There was always a wineskin. I never passed him a single copper earned from my butchering, but he still found wine. He usually begged them from his friends among the Alacan refugees. He’d sit with them and loudly damn the collapse of Alacan, and they’d cheer him and buy him cheap wine.
With a sigh, I shut the wooden window.
Anto groaned and swore in his sleep, disturbed by the cold air. I would have liked to have had a healer here. Someone who could give us bitter medicine, and hope. A kind ear for the betrayals of the body.
But for all that I may have hated the Jolly Mayor for banishing the healer, my family’s lives had depended on the mayor over the years. My life, my two sons, my husband, and my father. For Anto, skinny, frail, over-tempered bastard and profaner that he was, was an executioner for Khaim and the mayor.
We would have starved a long time ago without that money. The coin tossed in the executioner’s cup by the soon-to-be-beheaded in hopes of buying a good cut. The coppers tossed into the bucket by the crowd. The mayor’s retainer.
So when the tiny bell by the door rang, it was with the authority of a thunderclap.
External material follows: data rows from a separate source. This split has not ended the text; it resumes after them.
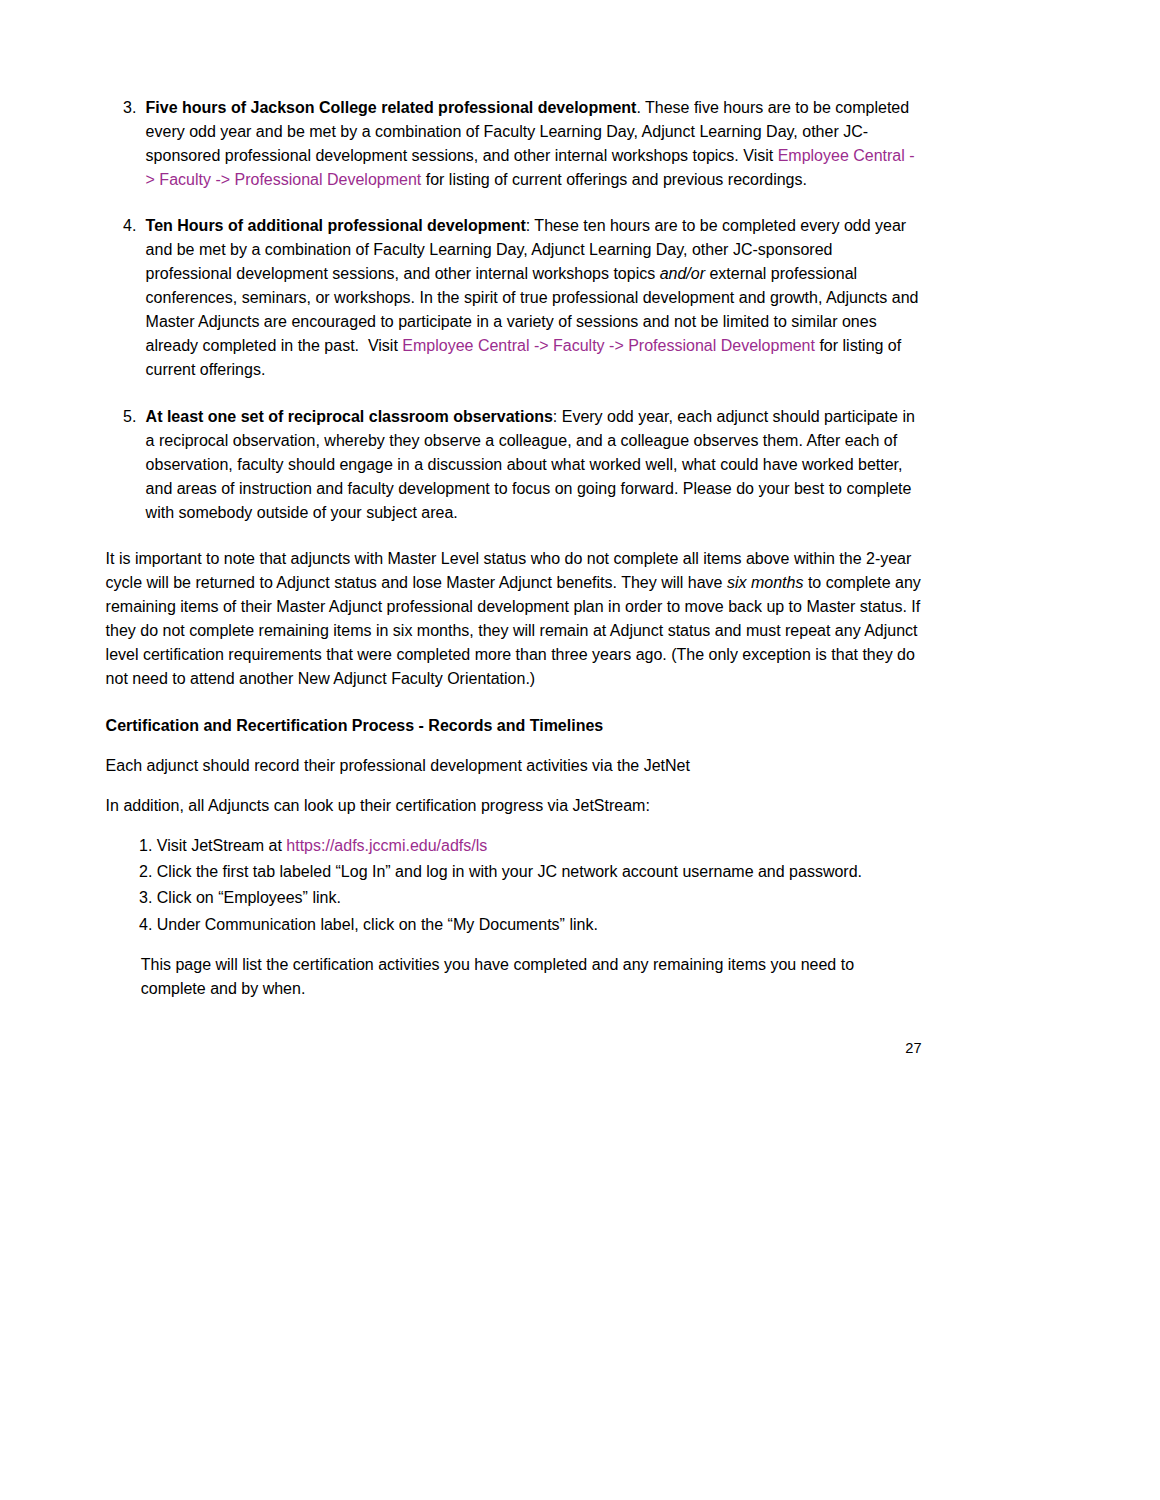Five hours of Jackson College related professional development. These five hours are to be completed every odd year and be met by a combination of Faculty Learning Day, Adjunct Learning Day, other JC-sponsored professional development sessions, and other internal workshops topics. Visit Employee Central -> Faculty -> Professional Development for listing of current offerings and previous recordings.
Ten Hours of additional professional development: These ten hours are to be completed every odd year and be met by a combination of Faculty Learning Day, Adjunct Learning Day, other JC-sponsored professional development sessions, and other internal workshops topics and/or external professional conferences, seminars, or workshops. In the spirit of true professional development and growth, Adjuncts and Master Adjuncts are encouraged to participate in a variety of sessions and not be limited to similar ones already completed in the past. Visit Employee Central -> Faculty -> Professional Development for listing of current offerings.
At least one set of reciprocal classroom observations: Every odd year, each adjunct should participate in a reciprocal observation, whereby they observe a colleague, and a colleague observes them. After each of observation, faculty should engage in a discussion about what worked well, what could have worked better, and areas of instruction and faculty development to focus on going forward. Please do your best to complete with somebody outside of your subject area.
It is important to note that adjuncts with Master Level status who do not complete all items above within the 2-year cycle will be returned to Adjunct status and lose Master Adjunct benefits. They will have six months to complete any remaining items of their Master Adjunct professional development plan in order to move back up to Master status. If they do not complete remaining items in six months, they will remain at Adjunct status and must repeat any Adjunct level certification requirements that were completed more than three years ago. (The only exception is that they do not need to attend another New Adjunct Faculty Orientation.)
Certification and Recertification Process - Records and Timelines
Each adjunct should record their professional development activities via the JetNet
In addition, all Adjuncts can look up their certification progress via JetStream:
Visit JetStream at https://adfs.jccmi.edu/adfs/ls
Click the first tab labeled “Log In” and log in with your JC network account username and password.
Click on “Employees” link.
Under Communication label, click on the “My Documents” link.
This page will list the certification activities you have completed and any remaining items you need to complete and by when.
27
The tiny note floated around the old stone house, dripping into the kitchen, and wrapping itself around me as its quivering tones faded.
This was the first time it had rung since Anto had fallen sick.
He was being summoned, as executioner, to bring his axe to the square by the highest of noon.
Somewhere, across the inky, shoving waters of the Sulong river, which split Lesser Khaim and Khaim, up on Malvia Hill and in Mayors House, someone had rung the executioner’s bell.
The bell was magic, of course. The Mayor swore that the spells that had been cast to create the bells had been formed a long time ago, and that the bells were safe. I wondered if that was true, as I could smell magic softly in the air by the doorway whenever the bell rang. It tasted of ancient inks, herbs, and spices, and it settled deep in the back of my throat.
Once the executioner’s bell was rung in Mayor House, the goddess of a thousand multiple roads and choices, Deka, dictated which executioner’s bell rang back in sympathy. And Deka had chosen ours.
Deka was well known for her tricks. The goddess of dice throwers was playing one last little one on Anto.
I looked back over my thick, wooden kitchen table toward Anto. His brown eyes were wide, his brows crinkled in intense thought.
He rubbed his anemic mustache, which was a sign of his failure: that he had only ever had one child, and a daughter at that.
“The call…” he said, voice breaking. “Tana. Did you hear it?”
I moved to him. “You can’t go. You know that.”
I wondered, as I said it, where the gentleness in my voice had come from. It had never been offered to me in my life by this old man. Not in all the years I’d cooked and chopped wood, or the long years I’d worked as a butcher.
“I know I can’t go you stupid girl,” Anto spat. “It is well beyond me.”
The bell here needed to be rung if an executioner were here. In five minutes, if there was no reply, the call would go to someone else.
In a way, that dying ring would signal the death of our family. Without Anto’s occasional income, we would have to sell the small house and the land. And then we would become little better than the refugees around us.